The relationship between GABRB3 mutations and traits of ASD has been studied in several systemic reviews, but results seem to be conflicting. Some studies have demonstrated that single-nucleotide polymorphisms (SNPs) in GABRB3 have a statistically significant predictor value for development of ASD.[11-13] However, expression of GABRB3 in a cohort of patients with ASD seems to be aberrant. A recent meta-analysis by Noroozi et al,[14] suggested that some GABRB3 variants are not associated with increased risk of ASD. In fact, there is some evidence that different SNPs of GABA receptor B3, A5, and G3 subunit genes located on chromosome 15q11-q13 are not associated with the development of ASD in different ethnic populations.[15] Our first case testing showed a de novo pathological p.L3101 variant in the GABRB3 gene. To our knowledge, this variant was never reported before in a cohort of patients with ASD and GABRB3 mutations.

The contribution of GABRB3 gene alterations to increased risk for febrile seizures in children is still not well understood. Across the spectrum of GEFS+, GABRB3 mutations were found in a small group of patients. Mutations in SCN1A or GABRG2 are better studied in GEFS+ cohort of patients.[16] In a recent review by Møller et al,[17] 416 patients with febrile seizures and early life epileptic encephalopathy were screened, identifying 22 patients with heterozygous mutations in GABRB3, including three probands from multiplex families. At the severe end of the clinical spectrum, GABRB3 mutations are thought to be closely associated with early-onset epileptic encephalopathy, although SCN8A and CDKL5 mutations are more prevalent.[18] Some recent reports suggest GABRB3 is a potential etiological substrate for severe myoclonic epilepsy of infancy, also known as Dravet syndrome.[19] Our reported second patient is thought to fit the diagnosis of GEFS+ as she continues to progress developmentally so far. Her overall clinical progress and good control of seizures with low-dose levetiracetam make the possibility of other epileptic encephalopathies less likely.

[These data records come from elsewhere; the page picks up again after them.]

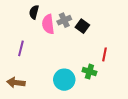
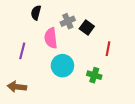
pink semicircle: (48, 24) -> (51, 38), moved
red line: (105, 54) -> (108, 49), moved
cyan circle: (64, 80) -> (62, 66), moved

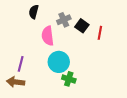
red line: (108, 49) -> (100, 33), moved
purple line: (22, 51) -> (21, 64), moved
green cross: (94, 75) -> (69, 79), moved

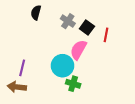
gray cross: (64, 20) -> (68, 21), turned -32
pink semicircle: (48, 36) -> (78, 50), moved, turned 36

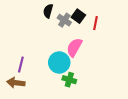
black semicircle: (36, 13) -> (48, 11), moved
black square: (87, 27) -> (78, 16), moved
red line: (106, 35) -> (96, 23), moved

Whether there is a substantial correlation between alterations in the GABRB3 gene and lower seizure threshold is an actively debated topic in the era of epilepsy epigenetics. The spectrum of possibly linked epilepsy syndromes is expanding, from more benign syndromes like childhood absence epilepsy to epileptic spasms and Lennox Gastaut syndrome. Recent studies suggested that impaired receptor localization to synapses is a common pathophysiological mechanism for GABRB3 mutations, although the extent of impairment may be different among mutant subunits, leading to variable epilepsy-related phenotypes.[20,21] GABRB3 mutations were also noted in children with unclassified epilepsy along with other genetic alterations after more utilization of epilepsy genetic panel testing. No specific seizure classification has been described, thus emphasizing the role of genetic heterogeneity. Whether GABRB3 mutations can result in more severe phenotype and refractory epilepsy is not yet known. Our third reported patient is running a super refractory epilepsy clinical course and is currently under evaluation for possible epilepsy surgery consideration. Our patient had non-convulsive status epilepticus upon presentation, which has not been reported in patients with GABRB3 alterations. A recent review of the genetics of pediatric intractable epilepsy did not consider GABRB3 among the genetic mutations which are known to be associated with difficult-to-treat epilepsy.[22]

Conclusion

GABAA receptor β3 subunits are widely expressed in the developing brain. Mutations in GABRB3 gene appear to have a wide spectrum of clinical implications. We believe our three reported cases will add to the available knowledge about variations across both genotype and phenotype spectrum. More reports of this type will ultimately improve our understanding of how these genetic alterations are being translated into clinical manifestations for a wide range of neurological disorders, particularly in the era of improved access and evolution of available genetic testing techniques and the whole future of precision-based medical care.